Decay factor for exponential and step schedules.

milestones (for step schedule)

Array reference of step numbers at which to apply decay.

SCHEDULE TYPES

constant

my $scheduler = Lugh::Optimizer::LRScheduler->new(
    $optimizer,
    schedule => 'constant',
);

Learning rate remains unchanged throughout training.

linear

my $scheduler = Lugh::Optimizer::LRScheduler->new(
    $optimizer,
    schedule     => 'linear',
    warmup_steps => 1000,
    total_steps  => 100000,
    min_lr       => 1e-6,
);

Linear decay from initial learning rate to min_lr:

if step <= warmup_steps:
    lr = initial_lr * (step / warmup_steps)
else:
    progress = (step - warmup_steps) / (total_steps - warmup_steps)
    lr = initial_lr + (min_lr - initial_lr) * progress

cosine

my $scheduler = Lugh::Optimizer::LRScheduler->new(
    $optimizer,
    schedule     => 'cosine',
    warmup_steps => 1000,
    total_steps  => 100000,
    min_lr       => 1e-6,
);

Cosine annealing, which provides smooth decay:

if step <= warmup_steps:
    lr = initial_lr * (step / warmup_steps)
else:
    progress = (step - warmup_steps) / (total_steps - warmup_steps)
    lr = min_lr + 0.5 * (initial_lr - min_lr) * (1 + cos(pi * progress))

Cosine annealing is the most commonly used schedule for transformer training.

exponential

my $scheduler = Lugh::Optimizer::LRScheduler->new(
    $optimizer,
    schedule   => 'exponential',
    decay_rate => 0.99,
    min_lr     => 1e-6,
);

Exponential decay:

lr = initial_lr * decay_rate^step
lr = max(lr, min_lr)

step

my $scheduler = Lugh::Optimizer::LRScheduler->new(
    $optimizer,
    schedule   => 'step',
    milestones => [30000, 60000, 90000],
    decay_rate => 0.1,
);

Step decay at specified milestones:

lr = initial_lr * decay_rate^(number of milestones passed)
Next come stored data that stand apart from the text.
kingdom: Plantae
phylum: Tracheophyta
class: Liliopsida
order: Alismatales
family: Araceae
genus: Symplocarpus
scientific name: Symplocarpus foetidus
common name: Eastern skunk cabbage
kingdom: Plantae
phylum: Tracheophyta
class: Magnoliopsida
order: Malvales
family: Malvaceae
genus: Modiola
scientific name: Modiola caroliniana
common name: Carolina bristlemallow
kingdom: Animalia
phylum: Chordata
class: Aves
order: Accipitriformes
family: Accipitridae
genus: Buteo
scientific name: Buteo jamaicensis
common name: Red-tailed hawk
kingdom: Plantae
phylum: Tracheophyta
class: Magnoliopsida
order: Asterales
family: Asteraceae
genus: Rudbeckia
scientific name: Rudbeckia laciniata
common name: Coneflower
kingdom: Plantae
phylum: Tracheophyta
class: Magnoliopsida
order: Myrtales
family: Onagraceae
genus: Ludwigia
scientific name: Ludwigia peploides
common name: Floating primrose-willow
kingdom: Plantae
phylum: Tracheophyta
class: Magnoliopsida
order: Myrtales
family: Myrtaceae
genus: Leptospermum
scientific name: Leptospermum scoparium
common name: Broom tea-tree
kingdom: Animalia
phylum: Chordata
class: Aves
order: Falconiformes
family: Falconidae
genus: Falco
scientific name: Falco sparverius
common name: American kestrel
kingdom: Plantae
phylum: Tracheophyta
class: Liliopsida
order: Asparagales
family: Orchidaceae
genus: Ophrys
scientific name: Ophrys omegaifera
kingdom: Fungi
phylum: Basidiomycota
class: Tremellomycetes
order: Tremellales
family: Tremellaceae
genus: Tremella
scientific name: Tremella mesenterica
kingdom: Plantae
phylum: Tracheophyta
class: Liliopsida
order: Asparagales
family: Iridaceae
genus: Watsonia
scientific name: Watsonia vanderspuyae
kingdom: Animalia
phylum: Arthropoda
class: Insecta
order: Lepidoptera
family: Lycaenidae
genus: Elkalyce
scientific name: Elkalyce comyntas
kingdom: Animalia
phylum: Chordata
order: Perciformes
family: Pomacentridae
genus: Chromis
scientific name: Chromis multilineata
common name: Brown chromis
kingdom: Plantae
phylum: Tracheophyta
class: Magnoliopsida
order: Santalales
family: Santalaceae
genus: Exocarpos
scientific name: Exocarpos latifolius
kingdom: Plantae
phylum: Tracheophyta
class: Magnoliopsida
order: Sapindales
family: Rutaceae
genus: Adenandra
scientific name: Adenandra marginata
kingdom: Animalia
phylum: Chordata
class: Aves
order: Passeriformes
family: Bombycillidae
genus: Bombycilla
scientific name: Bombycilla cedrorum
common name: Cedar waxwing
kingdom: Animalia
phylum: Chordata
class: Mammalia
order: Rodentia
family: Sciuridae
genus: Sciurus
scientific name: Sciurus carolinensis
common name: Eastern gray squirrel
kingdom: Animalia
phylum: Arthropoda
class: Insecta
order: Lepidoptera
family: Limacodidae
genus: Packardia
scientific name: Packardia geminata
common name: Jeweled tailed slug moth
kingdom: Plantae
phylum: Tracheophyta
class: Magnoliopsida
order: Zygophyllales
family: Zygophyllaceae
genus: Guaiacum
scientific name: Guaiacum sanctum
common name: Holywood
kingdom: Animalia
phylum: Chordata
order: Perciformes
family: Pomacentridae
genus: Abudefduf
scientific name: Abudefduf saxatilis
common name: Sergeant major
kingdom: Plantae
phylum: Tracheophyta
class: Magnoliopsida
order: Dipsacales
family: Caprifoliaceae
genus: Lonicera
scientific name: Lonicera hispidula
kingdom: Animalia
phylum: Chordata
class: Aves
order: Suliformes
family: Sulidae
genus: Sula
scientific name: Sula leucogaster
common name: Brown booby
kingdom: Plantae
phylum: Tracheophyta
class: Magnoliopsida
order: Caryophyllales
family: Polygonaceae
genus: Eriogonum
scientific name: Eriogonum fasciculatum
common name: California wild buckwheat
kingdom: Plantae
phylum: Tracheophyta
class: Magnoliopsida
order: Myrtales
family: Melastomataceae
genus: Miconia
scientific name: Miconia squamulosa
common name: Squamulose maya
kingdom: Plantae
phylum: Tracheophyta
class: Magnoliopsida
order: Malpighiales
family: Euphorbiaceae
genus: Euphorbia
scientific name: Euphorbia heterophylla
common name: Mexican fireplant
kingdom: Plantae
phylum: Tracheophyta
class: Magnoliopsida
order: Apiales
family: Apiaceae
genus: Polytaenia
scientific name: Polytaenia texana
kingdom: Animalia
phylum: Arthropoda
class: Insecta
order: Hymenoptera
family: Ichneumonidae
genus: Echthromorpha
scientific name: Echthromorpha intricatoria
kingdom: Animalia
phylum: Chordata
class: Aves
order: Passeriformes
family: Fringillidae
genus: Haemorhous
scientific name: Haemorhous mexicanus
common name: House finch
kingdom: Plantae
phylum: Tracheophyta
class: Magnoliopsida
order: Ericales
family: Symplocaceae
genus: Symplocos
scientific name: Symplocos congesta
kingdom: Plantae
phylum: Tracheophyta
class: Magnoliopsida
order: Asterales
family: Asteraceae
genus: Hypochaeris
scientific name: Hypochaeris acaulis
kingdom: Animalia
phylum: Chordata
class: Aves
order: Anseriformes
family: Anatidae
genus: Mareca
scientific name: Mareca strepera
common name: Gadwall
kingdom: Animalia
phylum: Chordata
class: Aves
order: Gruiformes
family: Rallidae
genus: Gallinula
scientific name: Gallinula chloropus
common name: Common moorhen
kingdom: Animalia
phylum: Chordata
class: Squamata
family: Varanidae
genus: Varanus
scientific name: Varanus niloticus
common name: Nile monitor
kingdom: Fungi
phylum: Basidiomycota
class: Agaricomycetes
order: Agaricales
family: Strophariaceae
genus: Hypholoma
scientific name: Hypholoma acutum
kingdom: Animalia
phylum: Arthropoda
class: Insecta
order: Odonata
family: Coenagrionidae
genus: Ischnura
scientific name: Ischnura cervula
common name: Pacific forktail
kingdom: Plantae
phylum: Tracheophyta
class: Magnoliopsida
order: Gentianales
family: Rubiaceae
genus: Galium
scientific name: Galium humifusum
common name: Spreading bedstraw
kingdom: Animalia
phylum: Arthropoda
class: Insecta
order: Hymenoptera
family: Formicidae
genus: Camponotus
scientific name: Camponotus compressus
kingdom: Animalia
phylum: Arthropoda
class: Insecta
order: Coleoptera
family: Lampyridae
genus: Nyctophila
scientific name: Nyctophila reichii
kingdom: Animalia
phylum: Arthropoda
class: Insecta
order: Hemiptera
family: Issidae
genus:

Common in computer vision (e.g., ImageNet training).

warmup

my $scheduler = Lugh::Optimizer::LRScheduler->new(
    $optimizer,
    schedule     => 'warmup',
    warmup_steps => 1000,
);

Linear warmup followed by constant learning rate:

if step <= warmup_steps:
    lr = initial_lr * (step / warmup_steps)
else:
    lr = initial_lr

METHODS

step

$scheduler->step();

Advances the scheduler by one step and updates the optimizer's learning rate. Should be called once per training iteration, typically after $optimizer->step().

get_lr

my $current_lr = $scheduler->get_lr();

Returns the current learning rate from the underlying optimizer.

get_step

my $current_step = $scheduler->get_step();

Returns the current step count of the scheduler.

USAGE PATTERNS

Pre-training

For pre-training large language models:

my $scheduler = Lugh::Optimizer::LRScheduler->new(
    $optimizer,
    schedule     => 'cosine',
    warmup_steps => 2000,
    total_steps  => 300000,
    min_lr       => 1e-5,
);

Fine-tuning

For fine-tuning on downstream tasks:

my $scheduler = Lugh::Optimizer::LRScheduler->new(
    $optimizer,
    schedule     => 'linear',
    warmup_steps => 100,
    total_steps  => 3000,
    min_lr       => 0,
);

Few-shot Learning

For quick adaptation:

my $scheduler = Lugh::Optimizer::LRScheduler->new(
    $optimizer,
    schedule     => 'warmup',
    warmup_steps => 10,
);

EXAMPLE: COMPLETE TRAINING LOOP

use Lugh;
use Lugh::Autograd;

# Setup
my $ctx = Lugh::Context->new(mem_size => 64 * 1024 * 1024);
my $params = create_model_params($ctx);

my $optimizer = Lugh::Optimizer::AdamW->new(
    lr           => 1e-4,
    weight_decay => 0.01,
);

for my $p (@$params) {
    $optimizer->add_param($p);
}

my $scheduler = Lugh::Optimizer::LRScheduler->new(
    $optimizer,
    schedule     => 'cosine',
    warmup_steps => 1000,
    total_steps  => 50000,
    min_lr       => 1e-6,
);

# Training
for my $step (1..50000) {
    my ($inputs, $targets) = get_batch();

    $optimizer->zero_grad();

    my $loss = forward_pass($params, $inputs, $targets);
    $loss->backward();

    # Gradient clipping (optional)
    Lugh::Optimizer->clip_grad_norm(1.0, @$params);

    $optimizer->step();
    $scheduler->step();

    if ($step % 100 == 0) {
        printf "Step %d: loss=%.4f, lr=%.2e\n",
               $step, $loss->get_data()->[0], $scheduler->get_lr();
    }
}

SEE ALSO

Lugh::Optimizer::AdamW - Recommended optimizer for transformers

Lugh::Optimizer::SGD - Basic SGD optimizer

Lugh::Optimizer - Gradient clipping utilities

AUTHOR

LNATION <email@lnation.org>

LICENSE

This is free software; you can redistribute it and/or modify it under the same terms as Perl itself.